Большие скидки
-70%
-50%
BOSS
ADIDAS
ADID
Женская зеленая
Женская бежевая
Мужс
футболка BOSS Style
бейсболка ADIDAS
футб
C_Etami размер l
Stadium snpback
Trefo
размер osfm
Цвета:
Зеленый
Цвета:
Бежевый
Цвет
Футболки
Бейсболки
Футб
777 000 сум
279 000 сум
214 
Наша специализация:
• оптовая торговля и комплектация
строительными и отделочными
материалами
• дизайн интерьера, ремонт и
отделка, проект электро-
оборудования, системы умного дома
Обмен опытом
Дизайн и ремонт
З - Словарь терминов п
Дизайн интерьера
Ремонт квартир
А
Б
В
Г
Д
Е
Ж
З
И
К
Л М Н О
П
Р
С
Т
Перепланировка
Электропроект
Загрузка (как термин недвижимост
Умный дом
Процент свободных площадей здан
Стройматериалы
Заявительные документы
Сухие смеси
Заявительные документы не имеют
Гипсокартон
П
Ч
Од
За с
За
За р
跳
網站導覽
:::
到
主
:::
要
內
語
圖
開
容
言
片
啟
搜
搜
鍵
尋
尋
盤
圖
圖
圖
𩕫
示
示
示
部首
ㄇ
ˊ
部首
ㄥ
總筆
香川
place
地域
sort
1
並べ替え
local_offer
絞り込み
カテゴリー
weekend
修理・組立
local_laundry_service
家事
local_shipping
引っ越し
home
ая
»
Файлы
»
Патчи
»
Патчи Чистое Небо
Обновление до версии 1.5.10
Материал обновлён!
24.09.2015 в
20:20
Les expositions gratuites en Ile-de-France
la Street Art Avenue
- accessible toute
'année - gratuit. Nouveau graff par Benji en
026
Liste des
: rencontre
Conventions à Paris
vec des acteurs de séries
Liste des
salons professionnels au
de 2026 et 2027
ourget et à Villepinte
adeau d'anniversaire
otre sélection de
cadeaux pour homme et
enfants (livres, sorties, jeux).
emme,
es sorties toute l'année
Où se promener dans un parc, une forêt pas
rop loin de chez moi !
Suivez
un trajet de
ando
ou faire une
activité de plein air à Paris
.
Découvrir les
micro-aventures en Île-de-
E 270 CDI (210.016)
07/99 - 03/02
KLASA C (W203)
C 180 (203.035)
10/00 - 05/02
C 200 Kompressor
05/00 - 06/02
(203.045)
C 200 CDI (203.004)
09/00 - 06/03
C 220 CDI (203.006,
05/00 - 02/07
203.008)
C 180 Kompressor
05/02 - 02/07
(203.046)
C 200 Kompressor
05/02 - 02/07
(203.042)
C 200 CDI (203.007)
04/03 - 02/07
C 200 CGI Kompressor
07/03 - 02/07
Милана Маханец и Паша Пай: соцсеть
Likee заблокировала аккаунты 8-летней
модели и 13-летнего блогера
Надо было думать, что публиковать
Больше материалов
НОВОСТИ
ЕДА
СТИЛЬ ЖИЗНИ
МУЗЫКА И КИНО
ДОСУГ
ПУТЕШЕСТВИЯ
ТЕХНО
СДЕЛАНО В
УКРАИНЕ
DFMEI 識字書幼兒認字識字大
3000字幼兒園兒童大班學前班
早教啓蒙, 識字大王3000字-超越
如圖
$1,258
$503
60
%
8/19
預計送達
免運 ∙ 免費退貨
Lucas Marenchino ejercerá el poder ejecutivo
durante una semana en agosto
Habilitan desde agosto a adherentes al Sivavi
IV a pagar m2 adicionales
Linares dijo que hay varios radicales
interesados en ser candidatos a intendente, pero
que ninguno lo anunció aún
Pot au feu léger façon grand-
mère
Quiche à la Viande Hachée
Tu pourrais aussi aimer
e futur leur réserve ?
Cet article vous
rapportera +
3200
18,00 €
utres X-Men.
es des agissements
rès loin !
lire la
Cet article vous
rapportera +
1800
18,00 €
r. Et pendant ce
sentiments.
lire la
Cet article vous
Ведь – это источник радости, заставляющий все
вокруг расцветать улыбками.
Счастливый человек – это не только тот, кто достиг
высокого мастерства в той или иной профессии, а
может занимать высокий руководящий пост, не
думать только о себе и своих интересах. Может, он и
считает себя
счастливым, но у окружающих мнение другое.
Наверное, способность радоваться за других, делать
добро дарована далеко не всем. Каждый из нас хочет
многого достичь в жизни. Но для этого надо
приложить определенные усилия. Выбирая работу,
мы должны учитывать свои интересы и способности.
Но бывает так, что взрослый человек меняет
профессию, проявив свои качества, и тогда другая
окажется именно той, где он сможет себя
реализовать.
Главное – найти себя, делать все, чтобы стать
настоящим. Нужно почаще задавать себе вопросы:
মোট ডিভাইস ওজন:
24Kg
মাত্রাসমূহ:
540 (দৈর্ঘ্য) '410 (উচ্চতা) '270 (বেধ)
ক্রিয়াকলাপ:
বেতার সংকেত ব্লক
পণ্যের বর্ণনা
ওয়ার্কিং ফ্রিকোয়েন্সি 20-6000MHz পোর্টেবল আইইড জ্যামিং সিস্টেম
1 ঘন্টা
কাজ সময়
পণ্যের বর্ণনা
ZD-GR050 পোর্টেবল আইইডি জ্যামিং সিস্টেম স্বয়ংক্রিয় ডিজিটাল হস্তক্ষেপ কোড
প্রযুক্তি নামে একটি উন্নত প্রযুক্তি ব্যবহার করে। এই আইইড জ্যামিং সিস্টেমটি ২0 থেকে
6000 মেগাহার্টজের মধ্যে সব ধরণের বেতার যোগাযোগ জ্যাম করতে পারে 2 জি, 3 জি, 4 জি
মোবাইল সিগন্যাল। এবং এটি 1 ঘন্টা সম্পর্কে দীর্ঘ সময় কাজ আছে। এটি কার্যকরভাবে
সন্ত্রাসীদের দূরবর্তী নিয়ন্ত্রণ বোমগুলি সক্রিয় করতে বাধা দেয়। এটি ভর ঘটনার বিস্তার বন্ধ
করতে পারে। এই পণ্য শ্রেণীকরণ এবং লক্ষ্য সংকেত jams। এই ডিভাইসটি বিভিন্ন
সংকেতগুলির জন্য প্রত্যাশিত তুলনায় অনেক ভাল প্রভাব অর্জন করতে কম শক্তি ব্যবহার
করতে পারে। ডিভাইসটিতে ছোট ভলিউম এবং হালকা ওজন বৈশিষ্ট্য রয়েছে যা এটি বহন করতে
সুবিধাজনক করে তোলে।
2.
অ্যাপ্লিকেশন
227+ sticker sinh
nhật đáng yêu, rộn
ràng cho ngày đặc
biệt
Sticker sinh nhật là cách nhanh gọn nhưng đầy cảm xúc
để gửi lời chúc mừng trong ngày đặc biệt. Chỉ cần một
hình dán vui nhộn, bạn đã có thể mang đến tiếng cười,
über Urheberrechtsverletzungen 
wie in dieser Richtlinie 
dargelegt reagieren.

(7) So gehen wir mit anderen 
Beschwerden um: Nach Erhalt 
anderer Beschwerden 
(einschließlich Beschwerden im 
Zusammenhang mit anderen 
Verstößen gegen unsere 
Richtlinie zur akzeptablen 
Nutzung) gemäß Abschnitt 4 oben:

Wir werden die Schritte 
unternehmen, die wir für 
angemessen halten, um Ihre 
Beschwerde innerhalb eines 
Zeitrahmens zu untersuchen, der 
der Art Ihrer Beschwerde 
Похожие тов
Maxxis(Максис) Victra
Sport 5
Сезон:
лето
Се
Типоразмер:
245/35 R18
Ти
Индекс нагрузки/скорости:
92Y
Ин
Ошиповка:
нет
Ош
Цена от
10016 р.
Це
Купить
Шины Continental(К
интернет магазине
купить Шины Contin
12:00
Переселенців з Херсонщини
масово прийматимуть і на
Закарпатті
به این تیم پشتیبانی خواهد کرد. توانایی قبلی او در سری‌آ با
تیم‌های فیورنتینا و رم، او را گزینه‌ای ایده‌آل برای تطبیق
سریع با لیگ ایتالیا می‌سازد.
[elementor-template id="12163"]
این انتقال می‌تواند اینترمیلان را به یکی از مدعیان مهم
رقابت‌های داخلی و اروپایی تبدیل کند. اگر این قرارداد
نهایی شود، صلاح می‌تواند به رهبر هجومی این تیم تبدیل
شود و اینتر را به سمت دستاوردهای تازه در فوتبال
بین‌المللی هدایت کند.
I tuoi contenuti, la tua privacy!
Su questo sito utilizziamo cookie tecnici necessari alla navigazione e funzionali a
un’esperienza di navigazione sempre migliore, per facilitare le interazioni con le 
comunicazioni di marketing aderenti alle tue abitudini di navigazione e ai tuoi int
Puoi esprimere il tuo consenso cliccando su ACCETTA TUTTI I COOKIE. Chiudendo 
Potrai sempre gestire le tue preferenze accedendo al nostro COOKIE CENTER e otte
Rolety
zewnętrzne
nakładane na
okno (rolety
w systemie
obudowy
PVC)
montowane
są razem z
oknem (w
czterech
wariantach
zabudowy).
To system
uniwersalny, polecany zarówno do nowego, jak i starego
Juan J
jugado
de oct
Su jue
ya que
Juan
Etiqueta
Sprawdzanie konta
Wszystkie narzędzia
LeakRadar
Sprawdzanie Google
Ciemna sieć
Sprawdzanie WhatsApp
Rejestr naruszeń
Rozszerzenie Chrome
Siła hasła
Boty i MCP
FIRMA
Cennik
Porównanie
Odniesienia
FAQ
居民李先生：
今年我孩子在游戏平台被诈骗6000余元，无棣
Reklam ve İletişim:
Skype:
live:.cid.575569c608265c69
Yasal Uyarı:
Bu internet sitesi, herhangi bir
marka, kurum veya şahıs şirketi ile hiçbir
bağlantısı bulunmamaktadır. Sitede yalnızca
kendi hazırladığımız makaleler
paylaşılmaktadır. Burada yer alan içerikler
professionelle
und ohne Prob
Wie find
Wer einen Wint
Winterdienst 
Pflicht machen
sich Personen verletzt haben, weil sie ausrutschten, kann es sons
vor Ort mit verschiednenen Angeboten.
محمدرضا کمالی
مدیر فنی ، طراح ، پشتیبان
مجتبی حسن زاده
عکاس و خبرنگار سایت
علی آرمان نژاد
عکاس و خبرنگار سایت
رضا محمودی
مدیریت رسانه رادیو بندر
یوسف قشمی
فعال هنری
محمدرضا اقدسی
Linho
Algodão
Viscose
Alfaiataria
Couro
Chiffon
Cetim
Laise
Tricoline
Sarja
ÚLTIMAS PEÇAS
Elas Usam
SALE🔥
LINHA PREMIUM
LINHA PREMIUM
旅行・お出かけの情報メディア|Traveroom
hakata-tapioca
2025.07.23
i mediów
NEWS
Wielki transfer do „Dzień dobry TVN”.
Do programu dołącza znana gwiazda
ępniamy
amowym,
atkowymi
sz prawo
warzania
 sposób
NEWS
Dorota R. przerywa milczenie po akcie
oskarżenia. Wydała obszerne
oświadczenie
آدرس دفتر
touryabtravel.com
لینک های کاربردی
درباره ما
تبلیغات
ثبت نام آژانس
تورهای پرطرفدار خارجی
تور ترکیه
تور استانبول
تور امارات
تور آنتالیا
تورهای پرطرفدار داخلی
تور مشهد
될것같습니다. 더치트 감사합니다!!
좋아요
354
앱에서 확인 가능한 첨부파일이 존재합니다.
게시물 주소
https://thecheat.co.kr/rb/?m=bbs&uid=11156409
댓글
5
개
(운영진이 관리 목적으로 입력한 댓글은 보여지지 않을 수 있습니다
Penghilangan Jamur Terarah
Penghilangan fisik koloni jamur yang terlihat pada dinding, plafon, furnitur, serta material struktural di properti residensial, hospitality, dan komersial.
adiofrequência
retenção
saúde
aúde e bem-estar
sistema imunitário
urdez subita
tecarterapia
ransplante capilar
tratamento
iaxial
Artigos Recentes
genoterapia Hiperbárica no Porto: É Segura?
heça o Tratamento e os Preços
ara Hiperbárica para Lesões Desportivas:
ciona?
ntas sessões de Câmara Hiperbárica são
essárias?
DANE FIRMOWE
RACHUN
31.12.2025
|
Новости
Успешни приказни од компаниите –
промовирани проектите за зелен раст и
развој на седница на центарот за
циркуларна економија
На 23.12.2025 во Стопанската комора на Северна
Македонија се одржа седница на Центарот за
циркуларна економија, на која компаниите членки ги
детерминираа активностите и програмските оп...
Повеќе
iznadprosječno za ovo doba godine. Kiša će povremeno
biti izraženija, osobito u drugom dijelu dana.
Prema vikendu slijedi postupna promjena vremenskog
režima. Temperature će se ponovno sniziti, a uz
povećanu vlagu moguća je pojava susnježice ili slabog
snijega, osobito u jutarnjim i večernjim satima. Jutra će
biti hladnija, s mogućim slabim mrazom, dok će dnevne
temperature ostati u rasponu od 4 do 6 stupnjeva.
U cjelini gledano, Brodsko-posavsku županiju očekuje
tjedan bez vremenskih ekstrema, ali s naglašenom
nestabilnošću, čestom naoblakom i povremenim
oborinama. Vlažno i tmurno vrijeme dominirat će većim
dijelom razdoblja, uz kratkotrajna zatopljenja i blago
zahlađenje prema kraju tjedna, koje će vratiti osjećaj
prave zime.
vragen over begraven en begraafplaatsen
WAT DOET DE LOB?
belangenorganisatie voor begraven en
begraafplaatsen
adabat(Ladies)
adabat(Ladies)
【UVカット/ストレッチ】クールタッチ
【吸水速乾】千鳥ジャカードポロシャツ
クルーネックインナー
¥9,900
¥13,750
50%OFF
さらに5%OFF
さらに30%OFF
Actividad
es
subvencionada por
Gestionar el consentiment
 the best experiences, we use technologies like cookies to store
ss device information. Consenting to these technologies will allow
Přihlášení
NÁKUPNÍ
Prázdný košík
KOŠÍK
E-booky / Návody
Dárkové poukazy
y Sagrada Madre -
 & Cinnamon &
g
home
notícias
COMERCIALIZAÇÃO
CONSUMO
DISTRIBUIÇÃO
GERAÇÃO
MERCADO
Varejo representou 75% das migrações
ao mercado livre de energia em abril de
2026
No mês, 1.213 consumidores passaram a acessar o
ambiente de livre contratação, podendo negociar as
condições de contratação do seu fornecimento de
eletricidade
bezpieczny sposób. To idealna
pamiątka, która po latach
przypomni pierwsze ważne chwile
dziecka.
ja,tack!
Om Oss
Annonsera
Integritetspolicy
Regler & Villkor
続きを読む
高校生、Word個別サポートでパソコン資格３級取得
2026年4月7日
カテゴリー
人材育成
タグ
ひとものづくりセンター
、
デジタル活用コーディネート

_____

→ WORK ITEM
Put the lines from the line containing "(7) So gehen wir mit anderen" up to and including the line containing "Nutzung) gemäß Abschnitt" into a JSON list of strings, one string per line, leaving out any blank lines.

→ ANSWER TO THIS EXERCISE
[
  "(7) So gehen wir mit anderen ",
  "Beschwerden um: Nach Erhalt ",
  "anderer Beschwerden ",
  "(einschließlich Beschwerden im ",
  "Zusammenhang mit anderen ",
  "Verstößen gegen unsere ",
  "Richtlinie zur akzeptablen ",
  "Nutzung) gemäß Abschnitt 4 oben:"
]